OgilvyOne has also conceptualised on- and offline ads for Levi’s Singapore (separate from Ogilvy & Mather’s P&L).

But what is revolutionary about the Tiger Airways shift is that for the first time in Asia — and one of the first globally — a client has named a digital specialist as its agency-of-record for all aspects of its creative work.

Is this a one-off or will more clients begin to follow the lead of the Singapore Airlines-owned budget carrier?

According Tiger Airways’ marketing officer Rosalynn Tay, this is just a sign of things to come. “We wanted to change the traditional way of thinking about our agencies,” she says.

“It is not sustainable, as an online retail business, to work in a traditional way anymore.”

During the pitch, Tay says the discussion was more about workflow efficiency than creative output.

“Clients don’t want to deal with three or four agencies to execute a single campaign,” says Fiona Bartholomeusz, MD, Formul8. “They want synergy.”

For this reason, 80 per cent of her clients are through-the-line, but this percentage is still growing. “Even if we start with interactive ideas, they start coming to us for above- or below-the-line work.
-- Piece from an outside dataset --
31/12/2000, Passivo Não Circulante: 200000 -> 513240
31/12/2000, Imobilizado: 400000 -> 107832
I think clients who segment on- and offline business will see a lack of total synergy in their creative work,” she adds.

To overcome this, she says most of her employees are ‘hybrids’ who are well-versed in both media.
Most traditional networks will, of course, argue that their services are integrated, meaning that they possess units for each specialty: online, offline, retail, experiential and so on.

But according to a CEO of an independent agency, this is merely lip service to real integration. An underlying barrier, says the source, is politics. “Everyone has to look after their own P&L, everyone wants to take the lead creatively. If you have a good relationship with the client, why would you want to let another creative director present your ideas?”
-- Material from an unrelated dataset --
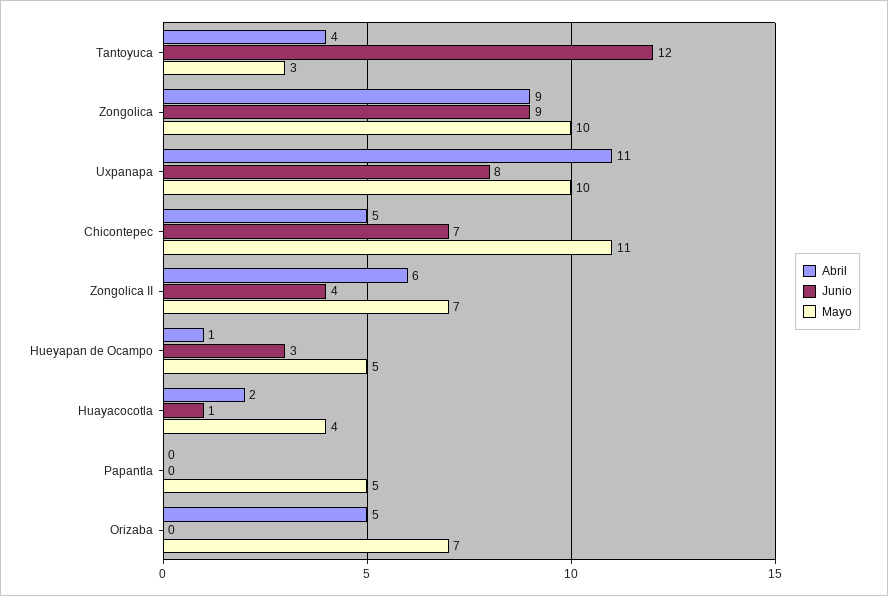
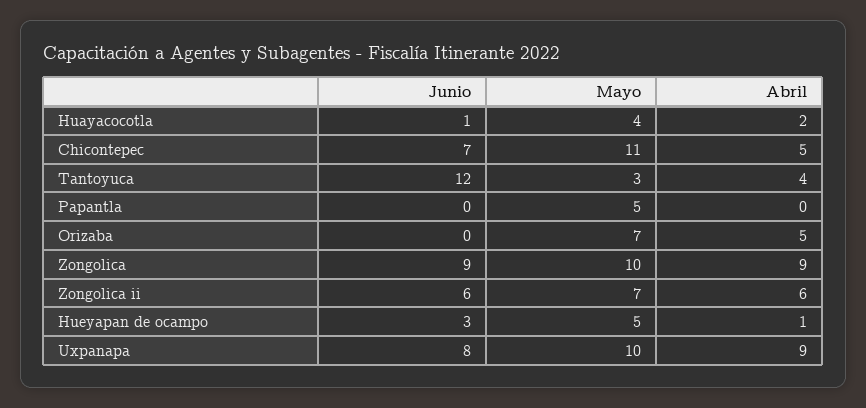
Abril, Uxpanapa: 11 -> 9
Junio, Zongolica II: 4 -> 6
Ogilvy & Mather China resolved the physical integration challenge for one of its most precious clients, Motorola, by building an entire floor of staff dedicated to the account. “Creative, retail, online, account management, PR, even MindShare people all sit together,” says Ian Chapman-Banks, vice-president of Motorola Asia-Pacific. “It’s the only way to make it holistic. I think we’re the only client in Asia-Pacific with a 360-degree team and a dedicated floor.”

Nonetheless, even Chapman-Banks warns that agencies giving their clients the ‘regular’ way shouldn’t rest easy. “There’s a lot of resistance in agencies, because obviously there’s a lot of vested interest to keep things separate.

“Online is cheap. People like to do big-budget TV work. There’s a long way to go in the creative minds,” Chapman-Banks adds. “But there’s demand from clients, so agencies will have to shape up.”

Even while the two camps squabble over the issue, clients are clearly reassessing their traditional agency relationships.

Singapore’s largest bank, United Overseas Bank, for one, is currently in the process of selecting its first online agency, eschewing the service of add-on online executions arranged by three-year incumbent, Saatchi & Saatchi.